In live demonstrations at ISSCC, Heracles smacked traditional computing systems like CPUs and GPUs all over the court. It performed FHE’s essential math transformation 2,355 times faster than an Intel Xeon CPU running at 3.5 GHz. Heracles beat all other systems in at least seven critical operations. Upon completion, it was declared to be 1,074 – 5,547 times quicker than the competitor.
“When Intel starts talking about scale, that usually carries quite a bit of weight.” – Kurt Rohloff
This on stage testimony is illustrative of how Heracles exceeds the level of a prototype. Most importantly, it emerges as a credible answer for practical use cases requiring trusted data computation. According to Ro Cammarota, “We have proven and delivered everything that we promised,” affirming the reliability of this new technology.
Design Innovations
Sustainable architectural design and Heracles’ clear architectural section are both key to the building’s remarkable performance. Each tile-pair is connected to their neighbors with fat 512-byte tiles, making fast-to-dram access a reality. The chip can run three synchronized streams of instructions simultaneously: one for transferring data onto and off the processor, another for internal data movement, and the last for executing mathematical operations.
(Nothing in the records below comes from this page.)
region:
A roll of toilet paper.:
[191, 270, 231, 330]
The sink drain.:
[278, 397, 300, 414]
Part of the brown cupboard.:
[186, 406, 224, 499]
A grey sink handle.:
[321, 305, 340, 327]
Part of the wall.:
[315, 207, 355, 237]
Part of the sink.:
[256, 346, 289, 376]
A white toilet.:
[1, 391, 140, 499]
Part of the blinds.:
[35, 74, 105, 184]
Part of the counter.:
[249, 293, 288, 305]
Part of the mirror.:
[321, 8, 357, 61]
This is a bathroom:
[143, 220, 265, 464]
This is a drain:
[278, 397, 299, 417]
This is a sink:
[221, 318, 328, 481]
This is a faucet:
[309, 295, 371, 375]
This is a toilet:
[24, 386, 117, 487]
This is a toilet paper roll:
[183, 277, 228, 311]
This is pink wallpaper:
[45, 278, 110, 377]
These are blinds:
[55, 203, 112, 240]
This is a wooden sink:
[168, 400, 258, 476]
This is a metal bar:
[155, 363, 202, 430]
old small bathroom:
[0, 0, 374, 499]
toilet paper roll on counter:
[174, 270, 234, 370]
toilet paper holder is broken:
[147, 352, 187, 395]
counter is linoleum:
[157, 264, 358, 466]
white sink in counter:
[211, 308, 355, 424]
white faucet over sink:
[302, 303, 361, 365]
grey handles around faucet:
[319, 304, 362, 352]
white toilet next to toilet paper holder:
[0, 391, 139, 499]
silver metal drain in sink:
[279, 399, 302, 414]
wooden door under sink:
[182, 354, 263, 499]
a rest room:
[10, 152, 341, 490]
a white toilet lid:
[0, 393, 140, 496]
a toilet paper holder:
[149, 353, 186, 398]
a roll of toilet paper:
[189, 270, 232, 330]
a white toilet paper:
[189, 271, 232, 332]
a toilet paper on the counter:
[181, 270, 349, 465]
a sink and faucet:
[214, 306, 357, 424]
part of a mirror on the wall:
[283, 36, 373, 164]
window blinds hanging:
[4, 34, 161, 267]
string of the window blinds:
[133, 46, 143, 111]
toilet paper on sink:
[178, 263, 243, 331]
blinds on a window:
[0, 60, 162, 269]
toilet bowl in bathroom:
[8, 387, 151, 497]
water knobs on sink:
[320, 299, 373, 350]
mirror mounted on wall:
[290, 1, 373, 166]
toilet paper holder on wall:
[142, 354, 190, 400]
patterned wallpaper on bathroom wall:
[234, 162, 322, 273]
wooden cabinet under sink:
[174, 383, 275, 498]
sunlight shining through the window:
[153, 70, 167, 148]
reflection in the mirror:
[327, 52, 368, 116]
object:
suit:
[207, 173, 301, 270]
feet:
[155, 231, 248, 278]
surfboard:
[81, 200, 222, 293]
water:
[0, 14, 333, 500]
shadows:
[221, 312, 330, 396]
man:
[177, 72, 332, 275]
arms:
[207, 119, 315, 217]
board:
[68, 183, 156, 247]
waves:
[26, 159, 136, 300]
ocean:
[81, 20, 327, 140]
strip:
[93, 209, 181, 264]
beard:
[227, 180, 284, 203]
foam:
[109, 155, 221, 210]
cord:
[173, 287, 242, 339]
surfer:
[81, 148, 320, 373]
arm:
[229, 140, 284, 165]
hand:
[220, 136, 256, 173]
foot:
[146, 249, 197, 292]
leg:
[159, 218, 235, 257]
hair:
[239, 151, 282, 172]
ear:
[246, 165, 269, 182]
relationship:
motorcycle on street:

Sanu Mathew emphasized the importance of this architectural balance, stating, “It’s all about balancing the movement of data with the crunching of numbers.” This equilibrium allows Heracles to vastly increase its data processing through parallelism, as well as advanced complex computation and logics.
Its counterpart is Heracles, which sports 48 gigabytes of high-bandwidth memory. This memory connects directly to the processor, which aids in delivering speeds up to 819 gigabytes per second. This integration allows the chip to handle extensive datasets reliably, all while providing lightning-fast communication.
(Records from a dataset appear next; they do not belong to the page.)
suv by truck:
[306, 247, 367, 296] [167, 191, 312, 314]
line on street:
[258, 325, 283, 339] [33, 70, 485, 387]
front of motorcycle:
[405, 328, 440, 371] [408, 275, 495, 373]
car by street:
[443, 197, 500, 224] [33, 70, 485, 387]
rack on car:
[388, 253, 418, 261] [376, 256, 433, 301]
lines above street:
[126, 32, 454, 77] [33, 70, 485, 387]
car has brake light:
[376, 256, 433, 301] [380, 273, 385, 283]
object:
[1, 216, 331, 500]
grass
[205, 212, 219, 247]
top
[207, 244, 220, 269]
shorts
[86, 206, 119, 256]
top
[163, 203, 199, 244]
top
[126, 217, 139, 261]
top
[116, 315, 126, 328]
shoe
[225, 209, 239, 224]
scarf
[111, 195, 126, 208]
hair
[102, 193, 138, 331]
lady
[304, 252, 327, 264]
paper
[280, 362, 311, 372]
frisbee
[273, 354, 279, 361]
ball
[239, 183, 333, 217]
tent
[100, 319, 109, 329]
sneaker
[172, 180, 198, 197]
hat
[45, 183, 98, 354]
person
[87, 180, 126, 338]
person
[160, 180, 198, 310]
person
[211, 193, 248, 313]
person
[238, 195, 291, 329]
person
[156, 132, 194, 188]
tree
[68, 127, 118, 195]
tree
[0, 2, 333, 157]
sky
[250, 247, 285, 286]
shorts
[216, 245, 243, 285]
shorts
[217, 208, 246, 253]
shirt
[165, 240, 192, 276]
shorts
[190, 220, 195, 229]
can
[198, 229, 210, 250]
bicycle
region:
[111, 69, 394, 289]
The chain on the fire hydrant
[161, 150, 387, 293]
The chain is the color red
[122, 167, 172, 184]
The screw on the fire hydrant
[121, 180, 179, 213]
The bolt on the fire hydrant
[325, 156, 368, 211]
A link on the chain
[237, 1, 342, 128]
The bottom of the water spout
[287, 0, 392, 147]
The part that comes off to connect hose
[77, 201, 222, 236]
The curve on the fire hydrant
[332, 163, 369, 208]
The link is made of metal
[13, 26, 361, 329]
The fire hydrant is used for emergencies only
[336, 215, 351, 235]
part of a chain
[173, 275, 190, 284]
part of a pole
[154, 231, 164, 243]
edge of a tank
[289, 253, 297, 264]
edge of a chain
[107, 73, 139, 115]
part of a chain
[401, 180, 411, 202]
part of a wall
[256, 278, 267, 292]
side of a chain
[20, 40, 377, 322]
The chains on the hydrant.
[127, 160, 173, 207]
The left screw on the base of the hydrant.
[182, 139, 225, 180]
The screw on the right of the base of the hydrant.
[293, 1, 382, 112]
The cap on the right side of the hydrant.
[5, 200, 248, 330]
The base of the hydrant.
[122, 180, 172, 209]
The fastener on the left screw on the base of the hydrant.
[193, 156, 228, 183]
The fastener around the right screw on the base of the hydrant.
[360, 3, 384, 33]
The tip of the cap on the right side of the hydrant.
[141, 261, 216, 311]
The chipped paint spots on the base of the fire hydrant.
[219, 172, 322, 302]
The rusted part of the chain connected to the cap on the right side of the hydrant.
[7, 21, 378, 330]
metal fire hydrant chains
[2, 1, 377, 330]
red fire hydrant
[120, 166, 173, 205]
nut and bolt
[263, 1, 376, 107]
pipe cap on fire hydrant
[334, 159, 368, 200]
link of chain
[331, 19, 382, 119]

“This is like the first microprocessor… the start of a whole journey.” – Sanu Mathew
Future Applications
The influence of Heracles reaches far beyond what is possible today. We just know, as the experts do, that it will have a central part to play in new applications that will demand fast encrypted computing solutions. “Where you start to need hardware is emerging applications around deeper machine-learning oriented operations like neural net, LLMs, or semantic search,” noted Kurt Rohloff.
John Barrus added that many smaller models can benefit from accelerated hardware, stating, “There are a lot of smaller models that, even with FHE’s data expansion, will run just fine on accelerated hardware.” This flexibility demonstrates Heracles’ capability to be customized for myriad applications in diverse verticals.
Nick New, Vice President of Performance Technologies, told us he was most excited about the chip’s ability to drive technological limits even farther. “We’re looking at pushing way past that digital limit,” he remarked, indicating that the development of Heracles may lead to unforeseen advancements in encrypted computing.